In our discussions, we refer to a significant trend: a transition from relying solely on big data to incorporating both small and wide data. For example, wide data encompasses information sourced from various places about individual entities, such as products or customers. Consider a scenario where you want to gather insights on customers. Traditionally, one might create a customer database with a fixed number of columns for demographic and contact details. However, that approach is often insufficient today. Businesses now aim to capture additional details, such as the frequency of customer service calls or feedback from product reviews. This evolution highlights several key characteristics of wide data:
- Rigid data tables with a set number of columns are less effective, as customers may have varying numbers of service interactions and product reviews.
- Data originates from multiple sources, including demographic information, service logs, and online product reviews.
- Not all data is structured; for instance, product reviews often contain unstructured information.

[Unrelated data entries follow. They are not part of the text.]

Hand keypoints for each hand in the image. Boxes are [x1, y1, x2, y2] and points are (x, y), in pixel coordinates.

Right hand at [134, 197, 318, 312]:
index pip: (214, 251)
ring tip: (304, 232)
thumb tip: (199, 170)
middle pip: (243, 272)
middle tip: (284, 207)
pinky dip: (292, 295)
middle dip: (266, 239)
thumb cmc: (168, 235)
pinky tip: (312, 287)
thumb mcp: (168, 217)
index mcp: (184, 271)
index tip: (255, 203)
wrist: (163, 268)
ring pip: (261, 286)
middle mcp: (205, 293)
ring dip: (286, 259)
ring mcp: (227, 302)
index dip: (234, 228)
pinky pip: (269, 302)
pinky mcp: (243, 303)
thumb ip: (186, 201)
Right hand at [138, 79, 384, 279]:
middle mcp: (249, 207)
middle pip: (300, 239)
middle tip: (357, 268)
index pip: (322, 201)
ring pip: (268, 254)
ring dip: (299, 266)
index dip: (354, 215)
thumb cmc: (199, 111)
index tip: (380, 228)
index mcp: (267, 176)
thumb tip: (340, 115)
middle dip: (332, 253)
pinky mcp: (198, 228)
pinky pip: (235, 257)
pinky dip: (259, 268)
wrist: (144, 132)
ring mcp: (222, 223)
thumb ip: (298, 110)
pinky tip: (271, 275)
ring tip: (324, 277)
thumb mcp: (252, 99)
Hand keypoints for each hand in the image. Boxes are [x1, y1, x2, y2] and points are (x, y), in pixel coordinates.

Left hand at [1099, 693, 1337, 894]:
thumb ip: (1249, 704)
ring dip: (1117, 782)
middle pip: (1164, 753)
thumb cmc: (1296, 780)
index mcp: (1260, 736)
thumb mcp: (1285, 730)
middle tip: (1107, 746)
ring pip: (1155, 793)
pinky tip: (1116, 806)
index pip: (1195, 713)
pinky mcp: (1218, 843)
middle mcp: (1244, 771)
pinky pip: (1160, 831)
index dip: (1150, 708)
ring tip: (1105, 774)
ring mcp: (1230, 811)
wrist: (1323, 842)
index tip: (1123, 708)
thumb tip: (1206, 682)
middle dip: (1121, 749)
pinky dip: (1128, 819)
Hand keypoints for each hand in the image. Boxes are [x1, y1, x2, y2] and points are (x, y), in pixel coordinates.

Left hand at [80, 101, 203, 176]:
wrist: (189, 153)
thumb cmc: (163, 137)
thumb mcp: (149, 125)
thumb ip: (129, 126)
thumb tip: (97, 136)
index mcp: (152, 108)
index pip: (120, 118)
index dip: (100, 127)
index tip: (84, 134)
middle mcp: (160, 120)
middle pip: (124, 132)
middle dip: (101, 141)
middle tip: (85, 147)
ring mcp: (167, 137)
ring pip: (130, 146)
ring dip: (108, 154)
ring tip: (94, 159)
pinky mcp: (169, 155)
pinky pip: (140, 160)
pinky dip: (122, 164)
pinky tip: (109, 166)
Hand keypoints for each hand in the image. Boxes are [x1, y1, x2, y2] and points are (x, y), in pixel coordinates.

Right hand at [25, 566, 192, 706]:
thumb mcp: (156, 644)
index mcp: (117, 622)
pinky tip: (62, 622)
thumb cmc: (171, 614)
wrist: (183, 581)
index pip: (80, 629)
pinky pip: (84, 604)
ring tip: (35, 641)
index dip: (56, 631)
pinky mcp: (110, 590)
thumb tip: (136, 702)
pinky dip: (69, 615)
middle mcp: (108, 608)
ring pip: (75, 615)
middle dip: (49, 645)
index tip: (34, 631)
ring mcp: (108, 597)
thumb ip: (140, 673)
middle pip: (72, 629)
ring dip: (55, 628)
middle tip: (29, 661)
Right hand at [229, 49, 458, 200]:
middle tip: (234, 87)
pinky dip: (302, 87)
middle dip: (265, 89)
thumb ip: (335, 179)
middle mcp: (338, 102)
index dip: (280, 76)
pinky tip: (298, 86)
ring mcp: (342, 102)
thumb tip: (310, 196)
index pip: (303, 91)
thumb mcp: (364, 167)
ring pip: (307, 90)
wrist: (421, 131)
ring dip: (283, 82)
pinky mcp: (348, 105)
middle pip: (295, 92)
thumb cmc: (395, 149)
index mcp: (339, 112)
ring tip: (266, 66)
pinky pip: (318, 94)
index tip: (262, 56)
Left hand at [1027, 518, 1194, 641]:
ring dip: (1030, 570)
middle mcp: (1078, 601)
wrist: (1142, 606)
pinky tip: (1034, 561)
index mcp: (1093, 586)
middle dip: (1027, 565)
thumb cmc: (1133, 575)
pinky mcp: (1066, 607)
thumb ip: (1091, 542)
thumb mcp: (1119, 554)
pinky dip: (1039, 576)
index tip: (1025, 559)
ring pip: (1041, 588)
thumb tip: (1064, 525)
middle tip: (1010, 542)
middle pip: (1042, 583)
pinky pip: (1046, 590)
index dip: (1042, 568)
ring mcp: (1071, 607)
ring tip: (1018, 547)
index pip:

Section 1.1: The Essence of Small Data
While small data may seem like the antithesis of big data, it offers a more nuanced understanding of individual items. For example, if you want to analyze why a specific product is underperforming in sales, you might typically consider various factors such as seasonality, geographic location, and competition. However, a deeper examination of when and why a product falls off a potential customer's shortlist can reveal significant insights for manufacturers, allowing them to influence buying decisions before the purchase. If suppliers are aware of competing products in a customer's shortlist, they can implement strategies such as competitive pricing, instant discounts, or unique product features to sway the decision.
The effectiveness of small data is often attributed to the unique attributes of specific data points, which may not conform to broader trends observed in big data. Consequently, conclusions drawn from big data analyses may not apply universally in these cases.
Subsection 1.1.1: Expanding Our Analytics Curriculum
Our Analytics major encompasses a wider array of topics. The curriculum addresses unstructured data, real-time streaming data, AI-driven insights extraction, and cloud-based analytics. These elements facilitate the examination of not just wide and small data but also big data. Streaming data, which continuously evolves, is another area of focus; relying solely on static data can quickly become obsolete. We introduce simple methodologies for working with streaming data in our minor, with an in-depth exploration in the major.
Chapter 2: Insights from Video Resources
To further enrich your understanding of these concepts, check out the following videos:
The first video titled "Common Mistakes in Big Data Models" discusses prevalent errors in big data strategies and offers tips for improvement.
The second video, "Sunburst Charts in Excel - Everything You Need to Know," provides a comprehensive overview of using sunburst charts for data visualization in Excel.